→ PROBLEM REQUIREMENTS
All of the data is to be copied word for word.

→ RECORDS SHOWN
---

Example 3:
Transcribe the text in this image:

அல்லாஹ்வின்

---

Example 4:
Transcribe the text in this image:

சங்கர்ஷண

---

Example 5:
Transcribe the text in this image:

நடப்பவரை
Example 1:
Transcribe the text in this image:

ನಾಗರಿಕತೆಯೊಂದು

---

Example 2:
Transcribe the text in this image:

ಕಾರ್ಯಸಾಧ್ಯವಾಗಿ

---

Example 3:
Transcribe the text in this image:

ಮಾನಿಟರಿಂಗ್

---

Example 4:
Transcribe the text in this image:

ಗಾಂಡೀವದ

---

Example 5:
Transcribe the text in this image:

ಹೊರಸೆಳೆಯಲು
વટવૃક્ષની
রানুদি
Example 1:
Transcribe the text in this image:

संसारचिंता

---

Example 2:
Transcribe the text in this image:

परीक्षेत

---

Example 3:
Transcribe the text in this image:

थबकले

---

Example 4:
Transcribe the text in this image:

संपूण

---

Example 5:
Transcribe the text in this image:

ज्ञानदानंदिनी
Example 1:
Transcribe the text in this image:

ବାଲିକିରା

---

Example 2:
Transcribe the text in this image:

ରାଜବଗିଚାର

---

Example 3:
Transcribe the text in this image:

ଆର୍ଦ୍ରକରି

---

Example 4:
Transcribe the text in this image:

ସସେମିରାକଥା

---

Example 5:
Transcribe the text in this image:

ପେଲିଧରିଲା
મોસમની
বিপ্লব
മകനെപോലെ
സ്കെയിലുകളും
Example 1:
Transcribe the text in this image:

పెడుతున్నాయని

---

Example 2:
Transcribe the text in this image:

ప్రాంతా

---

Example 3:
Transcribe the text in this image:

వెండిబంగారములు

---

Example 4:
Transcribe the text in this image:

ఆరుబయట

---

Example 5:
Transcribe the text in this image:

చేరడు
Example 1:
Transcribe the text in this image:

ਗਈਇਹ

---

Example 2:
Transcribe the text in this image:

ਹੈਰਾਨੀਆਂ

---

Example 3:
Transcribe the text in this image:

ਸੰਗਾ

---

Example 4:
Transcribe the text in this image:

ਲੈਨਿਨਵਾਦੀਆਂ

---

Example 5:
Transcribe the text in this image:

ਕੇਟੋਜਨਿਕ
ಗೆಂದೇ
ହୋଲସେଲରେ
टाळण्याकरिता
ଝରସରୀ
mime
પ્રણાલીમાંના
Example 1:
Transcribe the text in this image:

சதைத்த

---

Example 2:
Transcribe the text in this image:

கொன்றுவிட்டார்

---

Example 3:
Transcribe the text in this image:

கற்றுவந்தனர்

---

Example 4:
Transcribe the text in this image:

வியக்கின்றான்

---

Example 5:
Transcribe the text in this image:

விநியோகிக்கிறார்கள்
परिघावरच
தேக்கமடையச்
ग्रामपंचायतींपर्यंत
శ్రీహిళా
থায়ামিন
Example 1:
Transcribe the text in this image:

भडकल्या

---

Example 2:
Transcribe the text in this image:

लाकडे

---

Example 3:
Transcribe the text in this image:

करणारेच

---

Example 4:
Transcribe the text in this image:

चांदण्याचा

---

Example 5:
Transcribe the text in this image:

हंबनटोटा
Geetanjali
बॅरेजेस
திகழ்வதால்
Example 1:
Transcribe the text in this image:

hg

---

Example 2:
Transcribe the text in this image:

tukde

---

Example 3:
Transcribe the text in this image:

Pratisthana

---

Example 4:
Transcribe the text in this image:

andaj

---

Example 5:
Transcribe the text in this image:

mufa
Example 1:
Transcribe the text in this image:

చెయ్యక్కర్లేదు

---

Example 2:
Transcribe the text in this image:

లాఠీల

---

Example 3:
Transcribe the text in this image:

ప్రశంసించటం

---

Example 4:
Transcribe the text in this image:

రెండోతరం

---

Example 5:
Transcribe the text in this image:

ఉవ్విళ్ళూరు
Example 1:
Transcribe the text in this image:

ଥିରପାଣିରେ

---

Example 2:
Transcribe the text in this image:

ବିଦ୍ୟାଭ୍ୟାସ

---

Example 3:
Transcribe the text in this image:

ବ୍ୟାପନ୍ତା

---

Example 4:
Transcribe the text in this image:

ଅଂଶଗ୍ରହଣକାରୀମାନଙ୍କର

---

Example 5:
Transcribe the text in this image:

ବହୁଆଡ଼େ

→ ANSWER SPACE
---

Example 3:
Transcribe the text in this image:

அல்லாஹ்வின்

---

Example 4:
Transcribe the text in this image:

சங்கர்ஷண

---

Example 5:
Transcribe the text in this image:

நடப்பவரை
Example 1:
Transcribe the text in this image:

ನಾಗರಿಕತೆಯೊಂದು

---

Example 2:
Transcribe the text in this image:

ಕಾರ್ಯಸಾಧ್ಯವಾಗಿ

---

Example 3:
Transcribe the text in this image:

ಮಾನಿಟರಿಂಗ್

---

Example 4:
Transcribe the text in this image:

ಗಾಂಡೀವದ

---

Example 5:
Transcribe the text in this image:

ಹೊರಸೆಳೆಯಲು
વટવૃક્ષની
রানুদি
Example 1:
Transcribe the text in this image:

संसारचिंता

---

Example 2:
Transcribe the text in this image:

परीक्षेत

---

Example 3:
Transcribe the text in this image:

थबकले

---

Example 4:
Transcribe the text in this image:

संपूण

---

Example 5:
Transcribe the text in this image:

ज्ञानदानंदिनी
Example 1:
Transcribe the text in this image:

ବାଲିକିରା

---

Example 2:
Transcribe the text in this image:

ରାଜବଗିଚାର

---

Example 3:
Transcribe the text in this image:

ଆର୍ଦ୍ରକରି

---

Example 4:
Transcribe the text in this image:

ସସେମିରାକଥା

---

Example 5:
Transcribe the text in this image:

ପେଲିଧରିଲା
મોસમની
বিপ্লব
മകനെപോലെ
സ്കെയിലുകളും
Example 1:
Transcribe the text in this image:

పెడుతున్నాయని

---

Example 2:
Transcribe the text in this image:

ప్రాంతా

---

Example 3:
Transcribe the text in this image:

వెండిబంగారములు

---

Example 4:
Transcribe the text in this image:

ఆరుబయట

---

Example 5:
Transcribe the text in this image:

చేరడు
Example 1:
Transcribe the text in this image:

ਗਈਇਹ

---

Example 2:
Transcribe the text in this image:

ਹੈਰਾਨੀਆਂ

---

Example 3:
Transcribe the text in this image:

ਸੰਗਾ

---

Example 4:
Transcribe the text in this image:

ਲੈਨਿਨਵਾਦੀਆਂ

---

Example 5:
Transcribe the text in this image:

ਕੇਟੋਜਨਿਕ
ಗೆಂದೇ
ହୋଲସେଲରେ
टाळण्याकरिता
ଝରସରୀ
mime
પ્રણાલીમાંના
Example 1:
Transcribe the text in this image:

சதைத்த

---

Example 2:
Transcribe the text in this image:

கொன்றுவிட்டார்

---

Example 3:
Transcribe the text in this image:

கற்றுவந்தனர்

---

Example 4:
Transcribe the text in this image:

வியக்கின்றான்

---

Example 5:
Transcribe the text in this image:

விநியோகிக்கிறார்கள்
परिघावरच
தேக்கமடையச்
ग्रामपंचायतींपर्यंत
శ్రీహిళా
থায়ামিন
Example 1:
Transcribe the text in this image:

भडकल्या

---

Example 2:
Transcribe the text in this image:

लाकडे

---

Example 3:
Transcribe the text in this image:

करणारेच

---

Example 4:
Transcribe the text in this image:

चांदण्याचा

---

Example 5:
Transcribe the text in this image:

हंबनटोटा
Geetanjali
बॅरेजेस
திகழ்வதால்
Example 1:
Transcribe the text in this image:

hg

---

Example 2:
Transcribe the text in this image:

tukde

---

Example 3:
Transcribe the text in this image:

Pratisthana

---

Example 4:
Transcribe the text in this image:

andaj

---

Example 5:
Transcribe the text in this image:

mufa
Example 1:
Transcribe the text in this image:

చెయ్యక్కర్లేదు

---

Example 2:
Transcribe the text in this image:

లాఠీల

---

Example 3:
Transcribe the text in this image:

ప్రశంసించటం

---

Example 4:
Transcribe the text in this image:

రెండోతరం

---

Example 5:
Transcribe the text in this image:

ఉవ్విళ్ళూరు
Example 1:
Transcribe the text in this image:

ଥିରପାଣିରେ

---

Example 2:
Transcribe the text in this image:

ବିଦ୍ୟାଭ୍ୟାସ

---

Example 3:
Transcribe the text in this image:

ବ୍ୟାପନ୍ତା

---

Example 4:
Transcribe the text in this image:

ଅଂଶଗ୍ରହଣକାରୀମାନଙ୍କର

---

Example 5:
Transcribe the text in this image:

ବହୁଆଡ଼େ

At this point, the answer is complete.